As sugestões da PEC 41

Em linhas gerais, a Proposta de Emenda Constitucional (PEC) 41/03 mantém o texto constitucional sobre tributos e ratifica a exigência de lei complementar para a instituição do Imposto sobre Grandes Fortunas (IGF). Entre as principais mudanças, a CPMF (Contribuição Provisória sobre Movimentação Financeira) é transformada em contribuição permanente (CMF) e poderá variar, a critério do Executivo, entre 0,38% e 0,08%. O texto prorroga até 2007 a Desvinculação das Receitas da União (DRU), o que permite que o governo use livremente 20% de toda sua arrecadação.

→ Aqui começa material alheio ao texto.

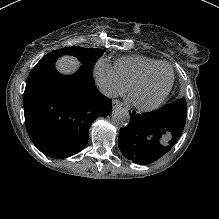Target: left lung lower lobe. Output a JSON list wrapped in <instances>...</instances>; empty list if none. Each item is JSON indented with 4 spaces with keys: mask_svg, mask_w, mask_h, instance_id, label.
Here are the masks:
<instances>
[{
    "mask_svg": "<svg viewBox=\"0 0 219 219\" xmlns=\"http://www.w3.org/2000/svg\"><path fill=\"white\" fill-rule=\"evenodd\" d=\"M129 125L119 133L123 155L137 164H149L167 153L183 131L185 119L159 109L136 115L130 113Z\"/></svg>",
    "mask_w": 219,
    "mask_h": 219,
    "instance_id": "0a47b994",
    "label": "left lung lower lobe"
}]
</instances>
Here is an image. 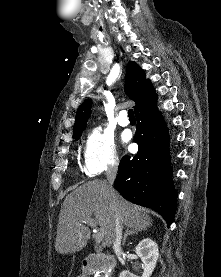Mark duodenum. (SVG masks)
Returning <instances> with one entry per match:
<instances>
[{
    "mask_svg": "<svg viewBox=\"0 0 221 277\" xmlns=\"http://www.w3.org/2000/svg\"><path fill=\"white\" fill-rule=\"evenodd\" d=\"M115 267V258L101 253L90 254L83 261V271L86 275H91L98 269L113 271Z\"/></svg>",
    "mask_w": 221,
    "mask_h": 277,
    "instance_id": "410a0bca",
    "label": "duodenum"
}]
</instances>
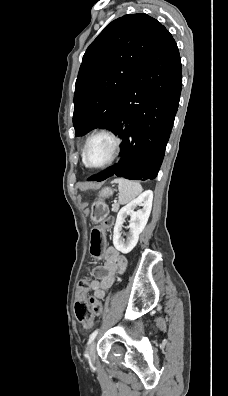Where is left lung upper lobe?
<instances>
[{
	"label": "left lung upper lobe",
	"instance_id": "1",
	"mask_svg": "<svg viewBox=\"0 0 228 396\" xmlns=\"http://www.w3.org/2000/svg\"><path fill=\"white\" fill-rule=\"evenodd\" d=\"M144 13L115 19L87 48L74 93L75 136L109 129L133 79L163 28Z\"/></svg>",
	"mask_w": 228,
	"mask_h": 396
}]
</instances>
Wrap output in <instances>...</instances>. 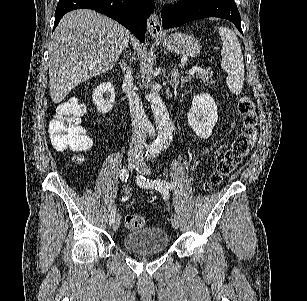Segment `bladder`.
I'll list each match as a JSON object with an SVG mask.
<instances>
[{
  "label": "bladder",
  "instance_id": "1",
  "mask_svg": "<svg viewBox=\"0 0 307 301\" xmlns=\"http://www.w3.org/2000/svg\"><path fill=\"white\" fill-rule=\"evenodd\" d=\"M121 243L129 251L155 253L167 250L169 240L165 230L148 227L129 233Z\"/></svg>",
  "mask_w": 307,
  "mask_h": 301
}]
</instances>
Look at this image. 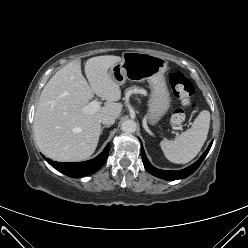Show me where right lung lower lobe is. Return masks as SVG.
I'll use <instances>...</instances> for the list:
<instances>
[{
  "label": "right lung lower lobe",
  "mask_w": 248,
  "mask_h": 248,
  "mask_svg": "<svg viewBox=\"0 0 248 248\" xmlns=\"http://www.w3.org/2000/svg\"><path fill=\"white\" fill-rule=\"evenodd\" d=\"M109 154V144L105 147V149L94 159L84 161V162H76V163H58L46 159V161L53 166L56 170L61 173L69 176V177H83L86 175H90L96 172L98 169L102 167L105 163Z\"/></svg>",
  "instance_id": "obj_1"
}]
</instances>
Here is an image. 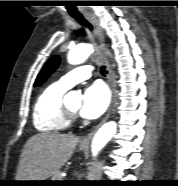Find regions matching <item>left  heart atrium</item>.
<instances>
[{"mask_svg": "<svg viewBox=\"0 0 178 186\" xmlns=\"http://www.w3.org/2000/svg\"><path fill=\"white\" fill-rule=\"evenodd\" d=\"M109 104L107 88L100 82H95L86 88L83 95L80 114L87 119H96L101 116Z\"/></svg>", "mask_w": 178, "mask_h": 186, "instance_id": "1", "label": "left heart atrium"}]
</instances>
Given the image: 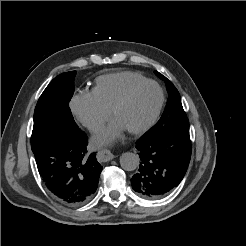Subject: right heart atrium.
<instances>
[{
	"label": "right heart atrium",
	"instance_id": "obj_1",
	"mask_svg": "<svg viewBox=\"0 0 246 246\" xmlns=\"http://www.w3.org/2000/svg\"><path fill=\"white\" fill-rule=\"evenodd\" d=\"M74 118L90 131H96L108 120L110 111L103 108L92 92L79 91L70 101Z\"/></svg>",
	"mask_w": 246,
	"mask_h": 246
}]
</instances>
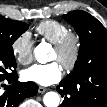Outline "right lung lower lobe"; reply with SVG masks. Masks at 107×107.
<instances>
[{
	"label": "right lung lower lobe",
	"instance_id": "98d812e1",
	"mask_svg": "<svg viewBox=\"0 0 107 107\" xmlns=\"http://www.w3.org/2000/svg\"><path fill=\"white\" fill-rule=\"evenodd\" d=\"M18 76L15 73L13 76L6 79L10 86H5L3 81H0V107H18L20 102L27 98L36 95L38 86L34 82H18ZM5 86V91L1 87Z\"/></svg>",
	"mask_w": 107,
	"mask_h": 107
}]
</instances>
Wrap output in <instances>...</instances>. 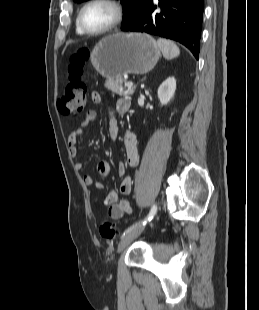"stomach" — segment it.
<instances>
[{
  "label": "stomach",
  "instance_id": "obj_1",
  "mask_svg": "<svg viewBox=\"0 0 259 310\" xmlns=\"http://www.w3.org/2000/svg\"><path fill=\"white\" fill-rule=\"evenodd\" d=\"M160 56L161 49L150 35L115 33L99 41L90 54V60L103 77L116 79L125 74L149 72Z\"/></svg>",
  "mask_w": 259,
  "mask_h": 310
}]
</instances>
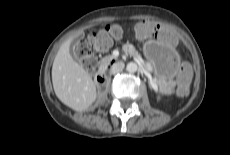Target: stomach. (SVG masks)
I'll return each mask as SVG.
<instances>
[{
  "mask_svg": "<svg viewBox=\"0 0 230 155\" xmlns=\"http://www.w3.org/2000/svg\"><path fill=\"white\" fill-rule=\"evenodd\" d=\"M143 53L153 66L154 75L160 87L172 80L179 67V55L175 48H164L159 41L143 46Z\"/></svg>",
  "mask_w": 230,
  "mask_h": 155,
  "instance_id": "0dacf381",
  "label": "stomach"
}]
</instances>
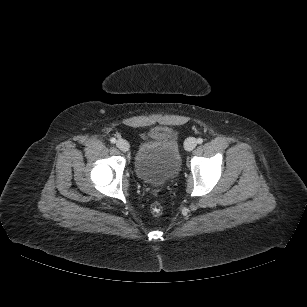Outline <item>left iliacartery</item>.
<instances>
[{
	"label": "left iliac artery",
	"mask_w": 307,
	"mask_h": 307,
	"mask_svg": "<svg viewBox=\"0 0 307 307\" xmlns=\"http://www.w3.org/2000/svg\"><path fill=\"white\" fill-rule=\"evenodd\" d=\"M197 143H198V144H202V143H203V139H202V138H198V139H197Z\"/></svg>",
	"instance_id": "obj_1"
}]
</instances>
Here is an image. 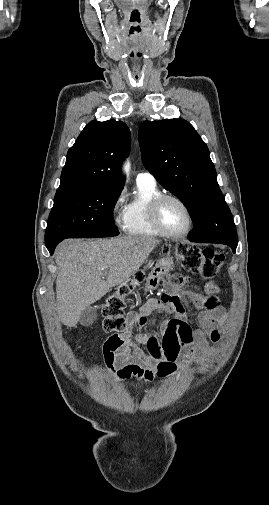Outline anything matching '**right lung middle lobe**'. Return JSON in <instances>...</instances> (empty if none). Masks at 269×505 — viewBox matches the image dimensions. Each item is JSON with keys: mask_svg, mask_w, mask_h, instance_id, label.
Wrapping results in <instances>:
<instances>
[{"mask_svg": "<svg viewBox=\"0 0 269 505\" xmlns=\"http://www.w3.org/2000/svg\"><path fill=\"white\" fill-rule=\"evenodd\" d=\"M121 191L92 186L58 188L46 228V245L66 238L118 235L113 209Z\"/></svg>", "mask_w": 269, "mask_h": 505, "instance_id": "1", "label": "right lung middle lobe"}]
</instances>
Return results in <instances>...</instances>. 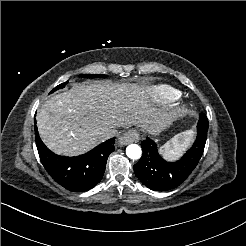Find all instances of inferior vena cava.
<instances>
[{"mask_svg":"<svg viewBox=\"0 0 246 246\" xmlns=\"http://www.w3.org/2000/svg\"><path fill=\"white\" fill-rule=\"evenodd\" d=\"M117 132H118L117 129L110 130V132L108 134V138L115 136L117 134Z\"/></svg>","mask_w":246,"mask_h":246,"instance_id":"inferior-vena-cava-1","label":"inferior vena cava"}]
</instances>
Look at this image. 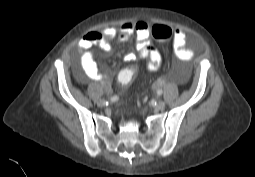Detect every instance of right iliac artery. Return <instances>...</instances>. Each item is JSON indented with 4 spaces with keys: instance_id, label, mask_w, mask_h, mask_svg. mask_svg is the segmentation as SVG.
Instances as JSON below:
<instances>
[{
    "instance_id": "right-iliac-artery-1",
    "label": "right iliac artery",
    "mask_w": 255,
    "mask_h": 177,
    "mask_svg": "<svg viewBox=\"0 0 255 177\" xmlns=\"http://www.w3.org/2000/svg\"><path fill=\"white\" fill-rule=\"evenodd\" d=\"M118 100V96H113V97H111V101L112 102H116Z\"/></svg>"
}]
</instances>
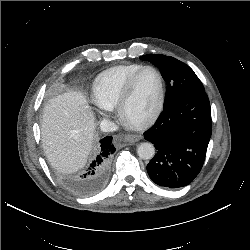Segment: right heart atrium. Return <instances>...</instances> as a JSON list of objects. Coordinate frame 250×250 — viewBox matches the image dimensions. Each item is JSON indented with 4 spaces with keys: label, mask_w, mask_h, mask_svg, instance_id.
I'll use <instances>...</instances> for the list:
<instances>
[{
    "label": "right heart atrium",
    "mask_w": 250,
    "mask_h": 250,
    "mask_svg": "<svg viewBox=\"0 0 250 250\" xmlns=\"http://www.w3.org/2000/svg\"><path fill=\"white\" fill-rule=\"evenodd\" d=\"M100 114H101V115H104V113H103V112H100Z\"/></svg>",
    "instance_id": "d8ad5b80"
}]
</instances>
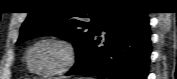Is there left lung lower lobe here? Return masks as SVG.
<instances>
[{
  "label": "left lung lower lobe",
  "instance_id": "left-lung-lower-lobe-1",
  "mask_svg": "<svg viewBox=\"0 0 177 79\" xmlns=\"http://www.w3.org/2000/svg\"><path fill=\"white\" fill-rule=\"evenodd\" d=\"M101 31L104 43L99 46ZM151 53L149 18L131 6L103 10L91 41L66 75L146 79Z\"/></svg>",
  "mask_w": 177,
  "mask_h": 79
}]
</instances>
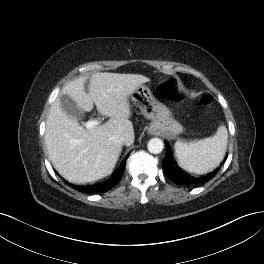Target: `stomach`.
Listing matches in <instances>:
<instances>
[{
  "instance_id": "obj_1",
  "label": "stomach",
  "mask_w": 264,
  "mask_h": 264,
  "mask_svg": "<svg viewBox=\"0 0 264 264\" xmlns=\"http://www.w3.org/2000/svg\"><path fill=\"white\" fill-rule=\"evenodd\" d=\"M131 99L140 108L141 113L152 120L149 126L150 133L159 132L169 138H175L183 132V126L172 117L169 108L159 102L147 86H138L131 94Z\"/></svg>"
}]
</instances>
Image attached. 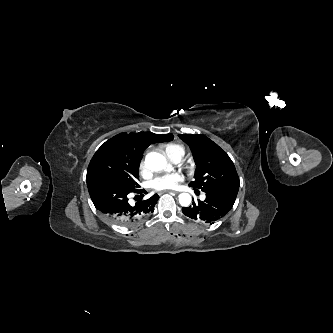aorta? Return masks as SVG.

Outra medida simplifica a cobrança do ICMS (Imposto sobre Circulação de Mercadorias e Serviços): os Estados passariam a cobrar cinco alíquotas unificadas desse imposto, em vez das 44 alíquotas existentes. Além disso, as diferentes legislações de ICMS dos 27 Estados seriam regidas por uma lei federal. A princípio, fica mantido o atual sistema de partilha entre origem e destino de receitas do ICMS nas operações interestaduais. Mas a cobrança do ICMS deverá ser gradualmente transferida para o Estado onde o produto é consumido e, em cerca de dez anos, o Estado produtor ficaria com apenas 4 pontos percentuais do valor do imposto.

O texto também proíbe novos incentivos fiscais e mantém por mais oito anos os incentivos já existentes nos Estados, à exceção da Zona Franca de Manaus, que teve esse benefício prorrogado até 2023, em vez de 2013, como previa o relatório original. Também prevê redução do IPI (Imposto sobre Produtos Industrializados) para bens de capital, transfere da União para os Estados o Imposto Territorial Rural (ITR) e institui a noventena, ou seja, um pazo de 90 dias desde a criação ou majoração de tributos até sua implementação. Pela regra da anualidade, uma lei podia ser criada, por exemplo, em 31 de dezembro e entrar em vigor em 1o de janeiro. Também deverá ser criado um fundo de compensação com o objetivo de compensar os Estados por suas perdas pela desoneração das exportações.